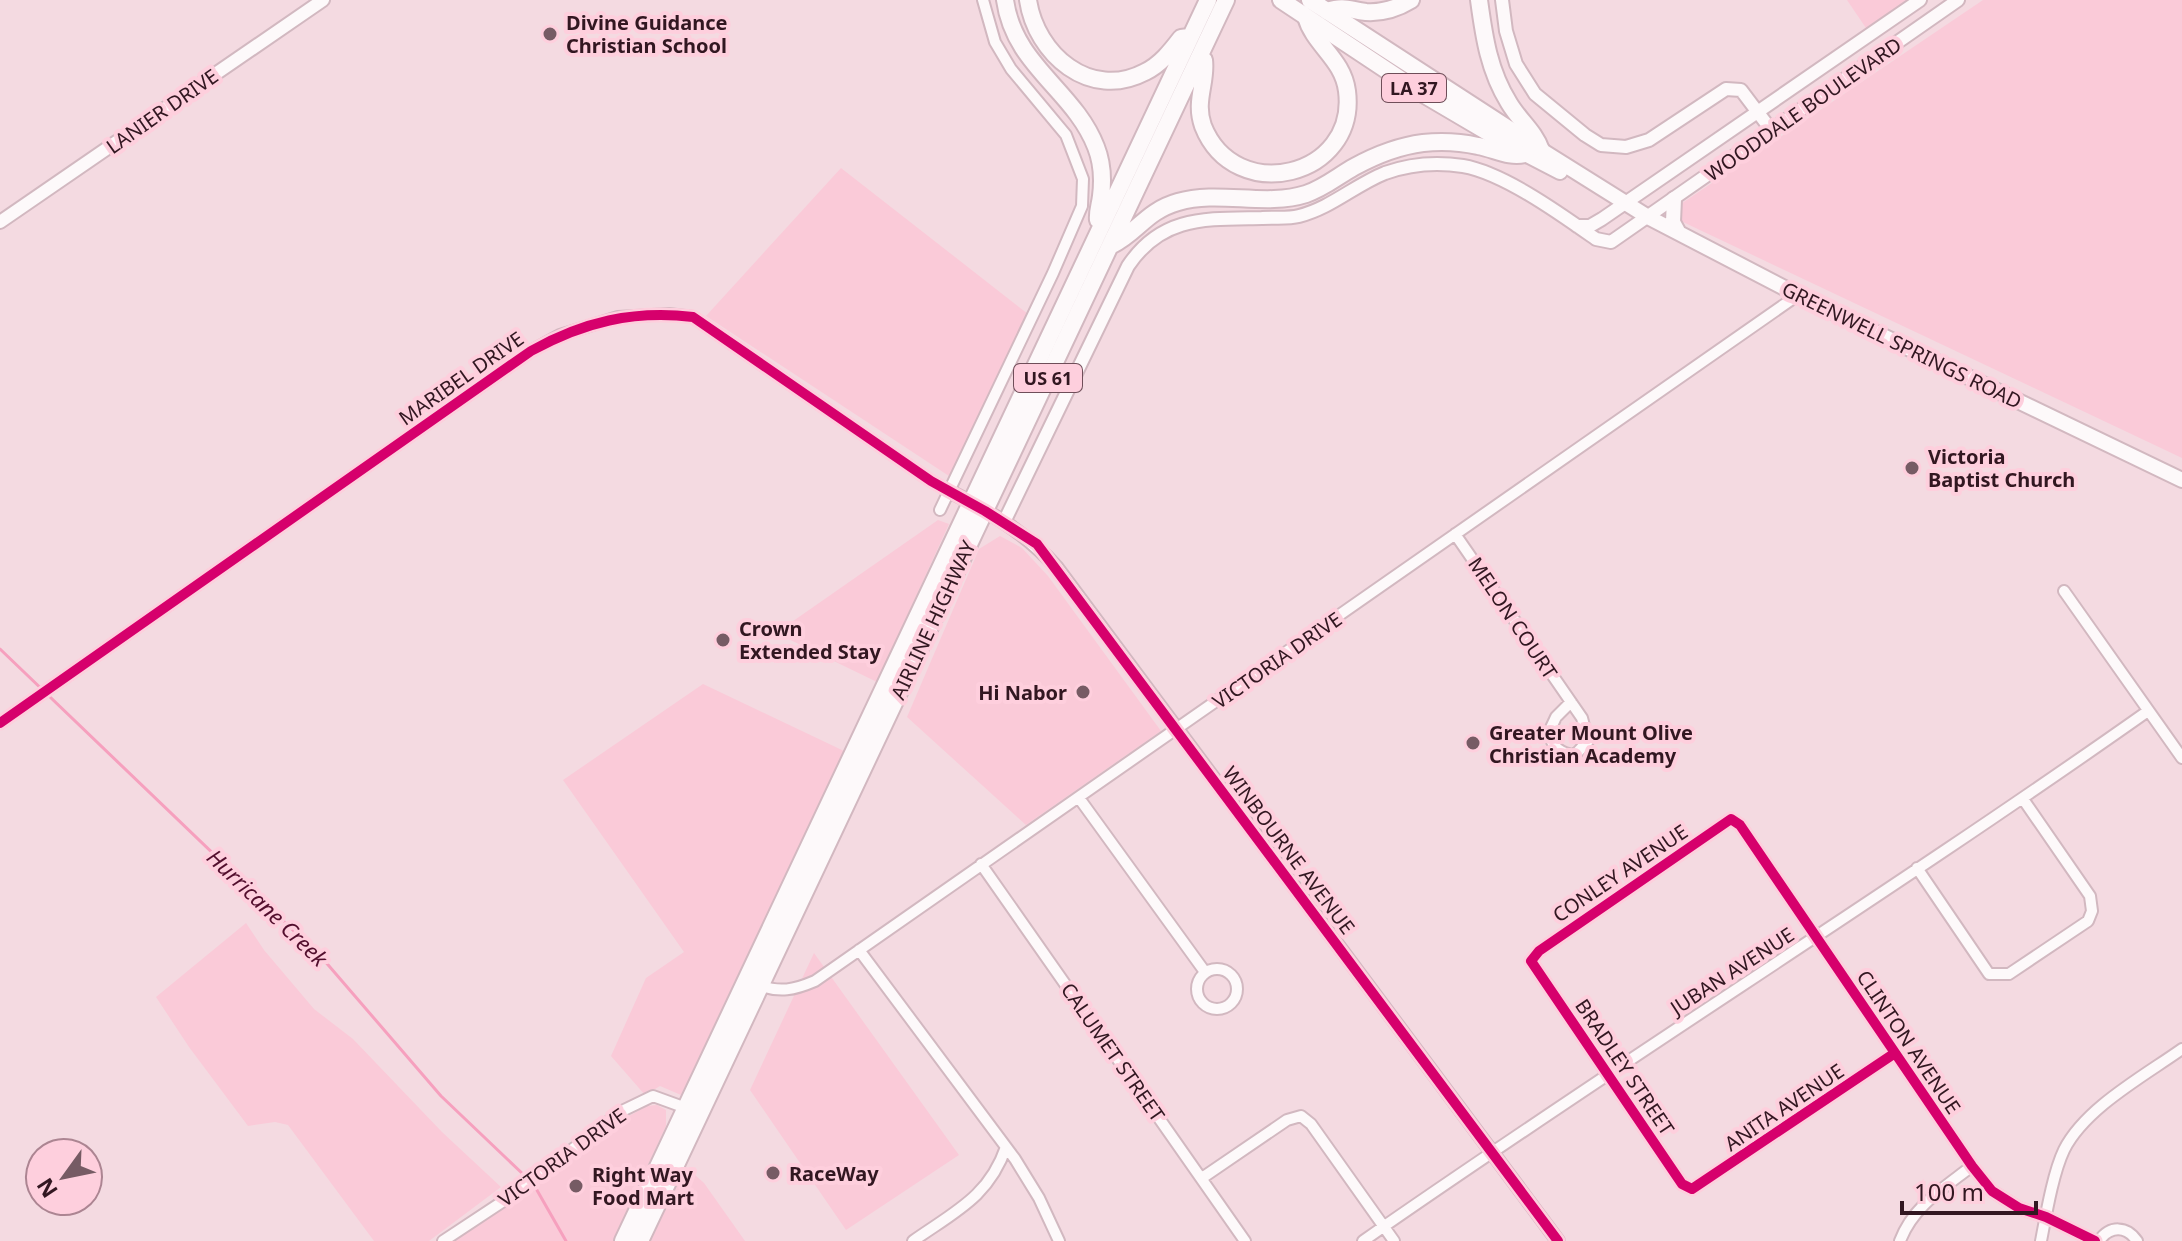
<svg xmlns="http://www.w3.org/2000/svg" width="2182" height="1241" font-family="'Noto Sans',sans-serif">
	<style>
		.built { fill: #facad8 }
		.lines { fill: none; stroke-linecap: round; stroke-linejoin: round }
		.stream { stroke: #f6a0be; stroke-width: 3 }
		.minor-casing { stroke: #d2b8c0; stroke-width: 14 }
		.tertiary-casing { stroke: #d2b8c0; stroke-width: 16 }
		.secondary-casing { stroke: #d2b8c0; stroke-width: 18 }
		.primary-casing { stroke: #d2b8c0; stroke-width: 20 }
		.trunk-casing { stroke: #d2b8c0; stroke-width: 20 }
		.minor { stroke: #fdf9fa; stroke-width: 10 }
		.tertiary { stroke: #fdf9fa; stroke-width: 12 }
		.secondary { stroke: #fdf9fa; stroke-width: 14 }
		.primary { stroke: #fdf9fa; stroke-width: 16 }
		.trunk { stroke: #fdf9fa; stroke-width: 16 }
		.cycleway-casing { stroke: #fecfdd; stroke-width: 15 }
		.cycleway { stroke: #d6006c; stroke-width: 10 }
		.poi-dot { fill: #765b64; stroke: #fecfdd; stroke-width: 3 }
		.labels { text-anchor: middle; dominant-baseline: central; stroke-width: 8; stroke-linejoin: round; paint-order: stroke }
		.shield { fill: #fecfdd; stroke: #6f4e59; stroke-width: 2 }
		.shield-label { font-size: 18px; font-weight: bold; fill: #321721 }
		.poi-label { font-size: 20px; font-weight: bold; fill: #321721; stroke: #fecfdd; text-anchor: start }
		.street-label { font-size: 20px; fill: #321721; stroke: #fecfdd }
		.water-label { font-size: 22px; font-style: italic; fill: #530e2d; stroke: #fecfdd }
	</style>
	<rect width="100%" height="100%" fill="#f4dae1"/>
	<path class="built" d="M1847,0H1907L1866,28Z
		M1983,0H2182V458L1666,214Z
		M841,168L1028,314L949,476L706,316Z
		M938,520L949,524L877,682L776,633Z
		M1000,536L1022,548L1048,576L1161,731L1026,825L907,717L979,549Z
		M703,684L844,751L681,1095L660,1086L645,1095L611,1056L646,978L684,952L563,780Z
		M246,923L264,950L314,1009L353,1039L442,1132L501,1187L429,1241H374L288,1125L275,1122L248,1126L189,1047L156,997Z
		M814,953L959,1155L846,1230L750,1090Z
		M657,1105L666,1110V1126L613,1241H453L620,1121L647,1106Z
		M685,1166L704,1183L745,1241H651Z"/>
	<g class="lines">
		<path class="stream" d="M0,649L323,959L441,1096L525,1176
			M534,1185L566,1241"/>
		<g class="minor-casing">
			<path id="minor" d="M940,510L1053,273L1082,206L1083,179L1066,135L1011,69L995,42L983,0
				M1455,534L1582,718L1588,741L1575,755C1561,754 1551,746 1549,732L1556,717L1571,702
				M2064,591L2182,758
				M0,723L531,351L560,335L618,317L669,314L693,317L931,481L949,491
				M1079,798L1205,972
				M981,864L1245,1241
				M1917,868L1989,974H2009L2088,921L2092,911L2090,896L2023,799
				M859,950L1015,1159L1039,1198L1059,1241
				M1197 989a20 20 0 1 1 40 0a20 20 0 1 1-40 0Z
				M758,985C780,993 794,990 815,981L1798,295
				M1895,1053L1692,1189L1682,1184L1531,961L1539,951L1731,819L1740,825L1972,1166L1992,1191L2019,1208L2046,1217L2095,1241
				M1202,1178L1287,1120L1301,1116L1311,1124L1394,1241
				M443,1241L517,1192L622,1111L653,1096L686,1108
				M913,1241C954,1212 989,1197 1006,1147
				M1363,1241C1622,1060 1890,893 2148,711
				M1900,1241C1913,1206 1944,1188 1972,1166
				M2041,1241C2046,1215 2053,1173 2064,1150C2085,1108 2144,1076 2182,1049
				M2099,1241C2110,1225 2127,1226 2137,1241"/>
		</g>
		<g class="tertiary-casing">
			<path id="tertiary" d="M1502,0L1506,31L1516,64L1535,94L1585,135L1601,145L1626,147L1649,140L1726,89L1741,90L1772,131
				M0,222L323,0
				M1577,226H1590L1602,219L1920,0
				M949,491C990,512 1027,533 1057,568L1558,1241
				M1004,522L1128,266C1162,215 1207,219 1262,218C1274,217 1287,219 1299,216C1331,208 1355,185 1385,173C1410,164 1437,162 1463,166C1504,173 1562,215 1596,239L1611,242L1958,0"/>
		</g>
		<g class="secondary-casing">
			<path id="secondary" d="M1541,150L1648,217L1798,295L2182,480
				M1525,154L1560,172
				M1674,199L1673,222L1679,233"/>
		</g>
		<g class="primary-casing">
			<path id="primary" d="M1281,0L1418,91L1525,154
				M1310,0L1541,150"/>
		</g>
		<g class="trunk-casing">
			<path id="trunk" d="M1005,0C1014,66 1074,90 1096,147C1102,162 1103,180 1101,196C1100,205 1097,212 1098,220
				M1028,0C1036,54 1090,101 1145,72C1160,65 1171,51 1181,38L1189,37
				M1479,0C1484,37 1489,71 1509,103C1519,120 1535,132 1541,150
				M1327,11C1345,5 1349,10 1366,12C1382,13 1398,8 1411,0
				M1204,60C1207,82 1194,101 1203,126C1235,207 1358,177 1347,91C1343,59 1314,45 1306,17
				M1112,245C1137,233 1146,211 1178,202C1219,190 1265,207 1306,194C1324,188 1338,176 1354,167C1376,155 1399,146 1423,143C1442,141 1460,142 1478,146C1495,149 1509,158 1525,154
				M623,1241L1208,0
				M640,1241L1226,0"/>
		</g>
		<use href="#minor" class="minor"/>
		<use href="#tertiary" class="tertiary"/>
		<use href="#secondary" class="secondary"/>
		<use href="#primary" class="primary"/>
		<use href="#trunk" class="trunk"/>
		<g class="cycleway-casing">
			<path id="cycleway" d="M0,723L531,351C583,322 633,310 693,317L931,481L985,511L1037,544L1558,1241
				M1895,1053L1692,1189L1682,1184L1531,961L1539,951L1731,819L1740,825L1972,1166L1992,1191L2019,1208L2046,1217L2095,1241"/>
		</g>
		<use href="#cycleway" class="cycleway"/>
	</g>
	<g class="poi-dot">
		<circle cx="550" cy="34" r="8"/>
		<circle cx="1912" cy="468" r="8"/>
		<circle cx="723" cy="640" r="8"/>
		<circle cx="1083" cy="692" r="8"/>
		<circle cx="1473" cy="743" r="8"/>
		<circle cx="773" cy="1173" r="8"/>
		<circle cx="576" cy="1186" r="8"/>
	</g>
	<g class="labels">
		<g class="shield">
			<rect x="1382" y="74" width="64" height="28" rx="6"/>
			<rect x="1014" y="364" width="68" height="28" rx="6"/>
		</g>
		<g class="shield-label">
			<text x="1414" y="88">LA 37</text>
			<text x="1048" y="378">US 61</text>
		</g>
		<g class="poi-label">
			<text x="566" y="22">Divine Guidance<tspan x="566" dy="23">Christian School</tspan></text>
			<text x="1928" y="456">Victoria<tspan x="1928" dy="23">Baptist Church</tspan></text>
			<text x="739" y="628">Crown<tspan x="739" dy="23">Extended Stay</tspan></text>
			<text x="1067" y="692" text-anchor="end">Hi Nabor</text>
			<text x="1489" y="732">Greater Mount Olive<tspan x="1489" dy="23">Christian Academy</tspan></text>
			<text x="789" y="1173">RaceWay</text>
			<text x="592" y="1174">Right Way<tspan x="592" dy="23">Food Mart</tspan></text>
		</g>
		<g class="street-label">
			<text transform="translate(1803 109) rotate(-35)">WOODDALE BOULEVARD</text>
			<text transform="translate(162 111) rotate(-35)">LANIER DRIVE</text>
			<text transform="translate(1902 345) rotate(26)">GREENWELL SPRINGS ROAD</text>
			<text transform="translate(461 378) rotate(-35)">MARIBEL DRIVE</text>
			<text transform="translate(1513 618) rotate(56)">MELON COURT</text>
			<text transform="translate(933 620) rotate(-65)">AIRLINE HIGHWAY</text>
			<text transform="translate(1277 660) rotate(-35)">VICTORIA DRIVE</text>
			<text transform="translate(1289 850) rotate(53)">WINBOURNE AVENUE</text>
			<text transform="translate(1620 873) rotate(-34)">CONLEY AVENUE</text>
			<text transform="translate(1732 971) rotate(-33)">JUBAN AVENUE</text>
			<text transform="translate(1909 1042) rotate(56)">CLINTON AVENUE</text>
			<text transform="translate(1113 1052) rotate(55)">CALUMET STREET</text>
			<text transform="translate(1625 1067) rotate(56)">BRADLEY STREET</text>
			<text transform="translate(1784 1107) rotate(-34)">ANITA AVENUE</text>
			<text transform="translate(562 1157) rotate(-36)">VICTORIA DRIVE</text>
		</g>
		<g class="water-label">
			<text transform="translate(268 907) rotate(44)">Hurricane Creek</text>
		</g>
	</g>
	<g transform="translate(64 1177) rotate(237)"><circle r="38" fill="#fecfdd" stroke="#ac8592" stroke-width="2"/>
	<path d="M0-6L14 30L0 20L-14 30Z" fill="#765b64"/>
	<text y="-12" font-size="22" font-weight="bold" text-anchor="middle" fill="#321721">N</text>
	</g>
	<path d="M1902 1201v12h134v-12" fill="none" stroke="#321721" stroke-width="4"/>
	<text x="1914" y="1201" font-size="24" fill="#321721" stroke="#fecfdd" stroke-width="6" paint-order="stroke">100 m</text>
</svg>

- _YOUR INSTRUCTIONS_: Scan the material above for lines that contain the string "labels", and copy each such line.

- _RESPONSE BOX_:
		.labels { text-anchor: middle; dominant-baseline: central; stroke-width: 8; stroke-linejoin: round; paint-order: stroke }
	<g class="labels">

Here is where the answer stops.